In a move to shore up the state’s information security and privacy, New Mexico Gov. Michelle Lujan Grisham has established a Cybersecurity Planning Committee to guide the state’s cybersecurity initiatives.
“It is more critical than ever to defend New Mexicans against the increasing threats of cyberattacks,” said Gov. Lujan Grisham in a press release. “As hackers grow more sophisticated it is vital for the state to safeguard private information and protect against threats to services and infrastructure.”
The committee is a requirement for New Mexico to receive funding from the Department of Homeland Security’s (DHS) State and Local Cybersecurity Grant Program (SLCGP). The SLCGP was announced in September of this year and, according to DHS, is a “first-of-its-kind cybersecurity grant program specifically for state, local, and territorial (SLT) governments across the country.”
The grant program is intended to help states address cybersecurity risks and threats to information systems owned or operated by SLT governments. Along with the Tribal Cybersecurity Grant Program, the SLCGP will distribute $1 billion over four years to support cyber and information security projects.
Established via an executive order, the committee’s focus will be on planning and developing a “robust cyberinfrastructure to address risks and threats to information systems owned by state and local governments.” The committee is also tasked with advising the governor regarding needed cybersecurity legislation and will support applications to receive Federal funding to address cybersecurity needs and challenges.

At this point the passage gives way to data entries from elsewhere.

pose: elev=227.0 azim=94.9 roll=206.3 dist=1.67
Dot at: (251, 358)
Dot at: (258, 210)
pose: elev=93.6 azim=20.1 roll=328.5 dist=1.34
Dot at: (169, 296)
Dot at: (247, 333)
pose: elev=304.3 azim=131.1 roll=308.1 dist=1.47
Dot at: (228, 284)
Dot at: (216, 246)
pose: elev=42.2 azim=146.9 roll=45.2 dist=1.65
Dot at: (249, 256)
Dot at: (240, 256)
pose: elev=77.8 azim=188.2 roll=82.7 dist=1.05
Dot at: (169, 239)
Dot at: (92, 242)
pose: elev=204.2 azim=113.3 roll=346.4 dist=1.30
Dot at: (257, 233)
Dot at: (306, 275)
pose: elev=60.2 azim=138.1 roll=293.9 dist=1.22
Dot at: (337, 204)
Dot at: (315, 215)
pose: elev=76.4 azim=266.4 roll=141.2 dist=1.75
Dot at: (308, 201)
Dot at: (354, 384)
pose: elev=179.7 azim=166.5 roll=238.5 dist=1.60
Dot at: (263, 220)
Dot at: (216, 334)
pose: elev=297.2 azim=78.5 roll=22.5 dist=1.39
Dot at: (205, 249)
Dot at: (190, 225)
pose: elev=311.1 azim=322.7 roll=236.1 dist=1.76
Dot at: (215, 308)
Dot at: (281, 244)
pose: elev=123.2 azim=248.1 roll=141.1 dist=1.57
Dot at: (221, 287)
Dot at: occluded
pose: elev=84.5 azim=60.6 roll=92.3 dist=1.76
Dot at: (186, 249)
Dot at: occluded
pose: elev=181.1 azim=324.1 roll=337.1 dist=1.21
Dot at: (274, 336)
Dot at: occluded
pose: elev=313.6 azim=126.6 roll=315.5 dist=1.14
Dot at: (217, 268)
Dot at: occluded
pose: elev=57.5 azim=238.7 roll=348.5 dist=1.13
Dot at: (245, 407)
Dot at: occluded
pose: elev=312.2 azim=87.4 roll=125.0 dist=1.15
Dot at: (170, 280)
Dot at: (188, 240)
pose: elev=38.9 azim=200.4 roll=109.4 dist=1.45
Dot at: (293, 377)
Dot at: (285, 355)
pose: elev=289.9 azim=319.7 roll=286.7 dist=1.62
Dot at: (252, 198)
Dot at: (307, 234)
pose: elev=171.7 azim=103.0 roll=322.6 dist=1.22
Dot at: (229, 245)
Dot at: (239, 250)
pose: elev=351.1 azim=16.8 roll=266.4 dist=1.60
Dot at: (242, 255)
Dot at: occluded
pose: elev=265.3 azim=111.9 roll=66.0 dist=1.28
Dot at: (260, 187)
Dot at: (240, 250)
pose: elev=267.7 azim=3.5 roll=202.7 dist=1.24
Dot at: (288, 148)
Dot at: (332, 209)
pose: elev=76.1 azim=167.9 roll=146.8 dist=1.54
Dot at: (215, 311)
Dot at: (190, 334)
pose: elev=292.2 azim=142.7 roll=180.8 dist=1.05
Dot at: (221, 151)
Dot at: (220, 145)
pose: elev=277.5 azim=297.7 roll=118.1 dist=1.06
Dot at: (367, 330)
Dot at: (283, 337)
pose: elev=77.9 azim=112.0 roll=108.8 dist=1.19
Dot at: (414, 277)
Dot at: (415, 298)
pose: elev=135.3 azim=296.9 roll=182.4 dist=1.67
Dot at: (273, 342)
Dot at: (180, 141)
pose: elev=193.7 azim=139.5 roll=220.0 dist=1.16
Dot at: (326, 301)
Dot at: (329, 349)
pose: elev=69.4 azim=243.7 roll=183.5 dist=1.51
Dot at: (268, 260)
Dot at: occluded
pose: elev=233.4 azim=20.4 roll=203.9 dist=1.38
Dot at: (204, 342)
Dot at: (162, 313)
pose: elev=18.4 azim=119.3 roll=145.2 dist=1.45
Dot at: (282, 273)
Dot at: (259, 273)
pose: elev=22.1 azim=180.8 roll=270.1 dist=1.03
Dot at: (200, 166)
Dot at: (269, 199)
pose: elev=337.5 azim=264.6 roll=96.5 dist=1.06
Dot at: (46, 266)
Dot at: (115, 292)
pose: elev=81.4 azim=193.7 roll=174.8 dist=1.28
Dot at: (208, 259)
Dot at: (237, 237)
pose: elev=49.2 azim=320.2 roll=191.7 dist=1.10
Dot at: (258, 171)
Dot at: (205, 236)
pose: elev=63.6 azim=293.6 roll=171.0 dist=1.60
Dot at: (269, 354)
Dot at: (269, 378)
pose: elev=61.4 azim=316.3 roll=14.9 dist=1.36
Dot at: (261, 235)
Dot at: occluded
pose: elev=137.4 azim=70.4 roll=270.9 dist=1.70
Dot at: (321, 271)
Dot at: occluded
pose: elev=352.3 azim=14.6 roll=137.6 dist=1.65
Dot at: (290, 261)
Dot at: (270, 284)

According to the executive order, committee members will include the secretaries of the New Mexico Department of Information Technology (DoIT) and the Department of Homeland Security and Emergency Management, the state chief information security officer, as well as cybersecurity professionals from other state agencies, school districts, counties, cities, and tribal communities. The executive order also notes that committee members will be appointed by the governor.
“The Cybersecurity Executive Order will lead us to additional funding and help improve our state’s cyber security posture and control maturity for the schools, local governments, and tribal territories. I am looking forward to collaborating with the task force and I am very excited to bring the best possible cybersecurity posture to the state” said Raja Sambandam, state chief information security officer.
The committee has until Nov. 10, 2022, to develop, implement, or revise an eligible cybersecurity plan under the SLCGP, or develop a justification for extending the deadline of adopting an eligible plan to Sept. 30, 2023. Among other requirements, the plan must:
- Incorporate existing plans to protect against cybersecurity risks and cybersecurity threats;
- Detail how input and feedback from local governments and associations of local governments were incorporated;
- Describe the individual responsibilities of the state and local governments within the state in implementing the cybersecurity plan; and
- Outline the necessary resources and a timeline for implementing the plan.